[[ DATA RECORDS, beginning ]]
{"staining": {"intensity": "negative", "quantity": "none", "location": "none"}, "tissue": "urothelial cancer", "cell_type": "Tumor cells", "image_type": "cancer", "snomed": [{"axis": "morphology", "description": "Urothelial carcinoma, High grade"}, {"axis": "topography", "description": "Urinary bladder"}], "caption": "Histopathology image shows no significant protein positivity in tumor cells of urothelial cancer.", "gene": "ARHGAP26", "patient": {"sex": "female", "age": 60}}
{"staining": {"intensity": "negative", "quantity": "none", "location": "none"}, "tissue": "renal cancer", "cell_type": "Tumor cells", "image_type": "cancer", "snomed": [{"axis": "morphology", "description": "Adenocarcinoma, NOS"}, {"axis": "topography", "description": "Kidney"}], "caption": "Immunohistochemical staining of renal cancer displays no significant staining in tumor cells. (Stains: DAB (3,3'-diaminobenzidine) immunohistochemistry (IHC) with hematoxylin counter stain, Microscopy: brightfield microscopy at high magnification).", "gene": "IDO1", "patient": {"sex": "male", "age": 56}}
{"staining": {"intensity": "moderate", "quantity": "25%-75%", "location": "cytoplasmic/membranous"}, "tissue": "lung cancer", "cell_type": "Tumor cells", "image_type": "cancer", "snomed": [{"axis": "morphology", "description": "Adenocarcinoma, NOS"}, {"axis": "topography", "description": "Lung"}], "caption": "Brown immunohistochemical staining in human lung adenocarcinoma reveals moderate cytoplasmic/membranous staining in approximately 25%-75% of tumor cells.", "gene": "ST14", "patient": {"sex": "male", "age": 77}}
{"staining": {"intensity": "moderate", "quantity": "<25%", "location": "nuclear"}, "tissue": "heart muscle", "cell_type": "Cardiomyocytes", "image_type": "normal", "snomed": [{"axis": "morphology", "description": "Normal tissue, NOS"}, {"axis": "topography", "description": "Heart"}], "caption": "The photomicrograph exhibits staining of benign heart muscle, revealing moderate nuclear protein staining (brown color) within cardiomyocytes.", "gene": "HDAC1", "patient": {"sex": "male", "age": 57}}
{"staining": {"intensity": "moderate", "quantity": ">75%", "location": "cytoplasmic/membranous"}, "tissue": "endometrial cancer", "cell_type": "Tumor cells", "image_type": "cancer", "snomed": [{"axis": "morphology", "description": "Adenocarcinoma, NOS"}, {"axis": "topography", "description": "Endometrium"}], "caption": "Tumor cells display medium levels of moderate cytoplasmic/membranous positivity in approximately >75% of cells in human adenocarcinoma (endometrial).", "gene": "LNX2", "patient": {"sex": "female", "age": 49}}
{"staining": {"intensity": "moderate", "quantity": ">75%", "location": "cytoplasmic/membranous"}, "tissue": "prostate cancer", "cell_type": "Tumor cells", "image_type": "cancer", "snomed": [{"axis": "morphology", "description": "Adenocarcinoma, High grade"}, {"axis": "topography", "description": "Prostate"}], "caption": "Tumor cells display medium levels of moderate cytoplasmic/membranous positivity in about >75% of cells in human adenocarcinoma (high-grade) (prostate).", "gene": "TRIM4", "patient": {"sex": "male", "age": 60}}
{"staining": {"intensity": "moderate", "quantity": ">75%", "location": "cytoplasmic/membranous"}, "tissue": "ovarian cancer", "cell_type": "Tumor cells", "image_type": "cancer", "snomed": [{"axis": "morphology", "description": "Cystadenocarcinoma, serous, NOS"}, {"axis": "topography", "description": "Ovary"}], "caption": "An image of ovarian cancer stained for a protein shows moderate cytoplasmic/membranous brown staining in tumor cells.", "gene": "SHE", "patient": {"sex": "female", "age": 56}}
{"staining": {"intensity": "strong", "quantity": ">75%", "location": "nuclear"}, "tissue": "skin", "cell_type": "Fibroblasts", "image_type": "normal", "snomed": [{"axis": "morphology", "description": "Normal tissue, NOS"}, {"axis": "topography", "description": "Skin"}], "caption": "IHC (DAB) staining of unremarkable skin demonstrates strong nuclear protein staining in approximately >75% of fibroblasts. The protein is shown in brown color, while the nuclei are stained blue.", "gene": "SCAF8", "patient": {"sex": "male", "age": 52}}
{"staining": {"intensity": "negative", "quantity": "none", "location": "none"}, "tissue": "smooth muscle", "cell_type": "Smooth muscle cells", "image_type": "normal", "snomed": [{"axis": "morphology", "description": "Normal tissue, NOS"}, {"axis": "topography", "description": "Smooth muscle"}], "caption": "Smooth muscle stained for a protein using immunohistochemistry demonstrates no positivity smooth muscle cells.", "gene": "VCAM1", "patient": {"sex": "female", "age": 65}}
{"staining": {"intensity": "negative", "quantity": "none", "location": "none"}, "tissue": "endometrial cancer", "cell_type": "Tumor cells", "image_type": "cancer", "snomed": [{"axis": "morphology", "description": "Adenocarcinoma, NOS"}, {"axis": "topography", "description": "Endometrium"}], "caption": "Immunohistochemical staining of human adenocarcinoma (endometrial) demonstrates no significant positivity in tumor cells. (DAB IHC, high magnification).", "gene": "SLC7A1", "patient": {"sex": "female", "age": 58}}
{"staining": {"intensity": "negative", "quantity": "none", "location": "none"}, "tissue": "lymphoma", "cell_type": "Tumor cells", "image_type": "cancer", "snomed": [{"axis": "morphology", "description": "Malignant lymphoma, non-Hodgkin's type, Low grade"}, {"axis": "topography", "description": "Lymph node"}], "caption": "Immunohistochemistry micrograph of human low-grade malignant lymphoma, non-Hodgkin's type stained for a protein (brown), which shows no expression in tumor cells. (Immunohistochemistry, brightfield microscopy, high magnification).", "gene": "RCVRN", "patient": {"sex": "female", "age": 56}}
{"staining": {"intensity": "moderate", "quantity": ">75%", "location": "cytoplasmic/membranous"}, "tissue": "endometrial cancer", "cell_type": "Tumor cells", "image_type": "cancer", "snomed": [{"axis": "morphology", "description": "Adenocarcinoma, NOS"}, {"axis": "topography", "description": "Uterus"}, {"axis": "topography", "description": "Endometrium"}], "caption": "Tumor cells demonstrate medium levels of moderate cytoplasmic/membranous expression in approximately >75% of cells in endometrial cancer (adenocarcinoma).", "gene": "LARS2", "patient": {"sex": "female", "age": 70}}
[[ DATA RECORDS, end ]]
== EXERCISE GOAL ==
Print the data above again, with nothing altered and nothing left out.

== EXERCISE OUTPUT ==
{"staining": {"intensity": "negative", "quantity": "none", "location": "none"}, "tissue": "urothelial cancer", "cell_type": "Tumor cells", "image_type": "cancer", "snomed": [{"axis": "morphology", "description": "Urothelial carcinoma, High grade"}, {"axis": "topography", "description": "Urinary bladder"}], "caption": "Histopathology image shows no significant protein positivity in tumor cells of urothelial cancer.", "gene": "ARHGAP26", "patient": {"sex": "female", "age": 60}}
{"staining": {"intensity": "negative", "quantity": "none", "location": "none"}, "tissue": "renal cancer", "cell_type": "Tumor cells", "image_type": "cancer", "snomed": [{"axis": "morphology", "description": "Adenocarcinoma, NOS"}, {"axis": "topography", "description": "Kidney"}], "caption": "Immunohistochemical staining of renal cancer displays no significant staining in tumor cells. (Stains: DAB (3,3'-diaminobenzidine) immunohistochemistry (IHC) with hematoxylin counter stain, Microscopy: brightfield microscopy at high magnification).", "gene": "IDO1", "patient": {"sex": "male", "age": 56}}
{"staining": {"intensity": "moderate", "quantity": "25%-75%", "location": "cytoplasmic/membranous"}, "tissue": "lung cancer", "cell_type": "Tumor cells", "image_type": "cancer", "snomed": [{"axis": "morphology", "description": "Adenocarcinoma, NOS"}, {"axis": "topography", "description": "Lung"}], "caption": "Brown immunohistochemical staining in human lung adenocarcinoma reveals moderate cytoplasmic/membranous staining in approximately 25%-75% of tumor cells.", "gene": "ST14", "patient": {"sex": "male", "age": 77}}
{"staining": {"intensity": "moderate", "quantity": "<25%", "location": "nuclear"}, "tissue": "heart muscle", "cell_type": "Cardiomyocytes", "image_type": "normal", "snomed": [{"axis": "morphology", "description": "Normal tissue, NOS"}, {"axis": "topography", "description": "Heart"}], "caption": "The photomicrograph exhibits staining of benign heart muscle, revealing moderate nuclear protein staining (brown color) within cardiomyocytes.", "gene": "HDAC1", "patient": {"sex": "male", "age": 57}}
{"staining": {"intensity": "moderate", "quantity": ">75%", "location": "cytoplasmic/membranous"}, "tissue": "endometrial cancer", "cell_type": "Tumor cells", "image_type": "cancer", "snomed": [{"axis": "morphology", "description": "Adenocarcinoma, NOS"}, {"axis": "topography", "description": "Endometrium"}], "caption": "Tumor cells display medium levels of moderate cytoplasmic/membranous positivity in approximately >75% of cells in human adenocarcinoma (endometrial).", "gene": "LNX2", "patient": {"sex": "female", "age": 49}}
{"staining": {"intensity": "moderate", "quantity": ">75%", "location": "cytoplasmic/membranous"}, "tissue": "prostate cancer", "cell_type": "Tumor cells", "image_type": "cancer", "snomed": [{"axis": "morphology", "description": "Adenocarcinoma, High grade"}, {"axis": "topography", "description": "Prostate"}], "caption": "Tumor cells display medium levels of moderate cytoplasmic/membranous positivity in about >75% of cells in human adenocarcinoma (high-grade) (prostate).", "gene": "TRIM4", "patient": {"sex": "male", "age": 60}}
{"staining": {"intensity": "moderate", "quantity": ">75%", "location": "cytoplasmic/membranous"}, "tissue": "ovarian cancer", "cell_type": "Tumor cells", "image_type": "cancer", "snomed": [{"axis": "morphology", "description": "Cystadenocarcinoma, serous, NOS"}, {"axis": "topography", "description": "Ovary"}], "caption": "An image of ovarian cancer stained for a protein shows moderate cytoplasmic/membranous brown staining in tumor cells.", "gene": "SHE", "patient": {"sex": "female", "age": 56}}
{"staining": {"intensity": "strong", "quantity": ">75%", "location": "nuclear"}, "tissue": "skin", "cell_type": "Fibroblasts", "image_type": "normal", "snomed": [{"axis": "morphology", "description": "Normal tissue, NOS"}, {"axis": "topography", "description": "Skin"}], "caption": "IHC (DAB) staining of unremarkable skin demonstrates strong nuclear protein staining in approximately >75% of fibroblasts. The protein is shown in brown color, while the nuclei are stained blue.", "gene": "SCAF8", "patient": {"sex": "male", "age": 52}}
{"staining": {"intensity": "negative", "quantity": "none", "location": "none"}, "tissue": "smooth muscle", "cell_type": "Smooth muscle cells", "image_type": "normal", "snomed": [{"axis": "morphology", "description": "Normal tissue, NOS"}, {"axis": "topography", "description": "Smooth muscle"}], "caption": "Smooth muscle stained for a protein using immunohistochemistry demonstrates no positivity smooth muscle cells.", "gene": "VCAM1", "patient": {"sex": "female", "age": 65}}
{"staining": {"intensity": "negative", "quantity": "none", "location": "none"}, "tissue": "endometrial cancer", "cell_type": "Tumor cells", "image_type": "cancer", "snomed": [{"axis": "morphology", "description": "Adenocarcinoma, NOS"}, {"axis": "topography", "description": "Endometrium"}], "caption": "Immunohistochemical staining of human adenocarcinoma (endometrial) demonstrates no significant positivity in tumor cells. (DAB IHC, high magnification).", "gene": "SLC7A1", "patient": {"sex": "female", "age": 58}}
{"staining": {"intensity": "negative", "quantity": "none", "location": "none"}, "tissue": "lymphoma", "cell_type": "Tumor cells", "image_type": "cancer", "snomed": [{"axis": "morphology", "description": "Malignant lymphoma, non-Hodgkin's type, Low grade"}, {"axis": "topography", "description": "Lymph node"}], "caption": "Immunohistochemistry micrograph of human low-grade malignant lymphoma, non-Hodgkin's type stained for a protein (brown), which shows no expression in tumor cells. (Immunohistochemistry, brightfield microscopy, high magnification).", "gene": "RCVRN", "patient": {"sex": "female", "age": 56}}
{"staining": {"intensity": "moderate", "quantity": ">75%", "location": "cytoplasmic/membranous"}, "tissue": "endometrial cancer", "cell_type": "Tumor cells", "image_type": "cancer", "snomed": [{"axis": "morphology", "description": "Adenocarcinoma, NOS"}, {"axis": "topography", "description": "Uterus"}, {"axis": "topography", "description": "Endometrium"}], "caption": "Tumor cells demonstrate medium levels of moderate cytoplasmic/membranous expression in approximately >75% of cells in endometrial cancer (adenocarcinoma).", "gene": "LARS2", "patient": {"sex": "female", "age": 70}}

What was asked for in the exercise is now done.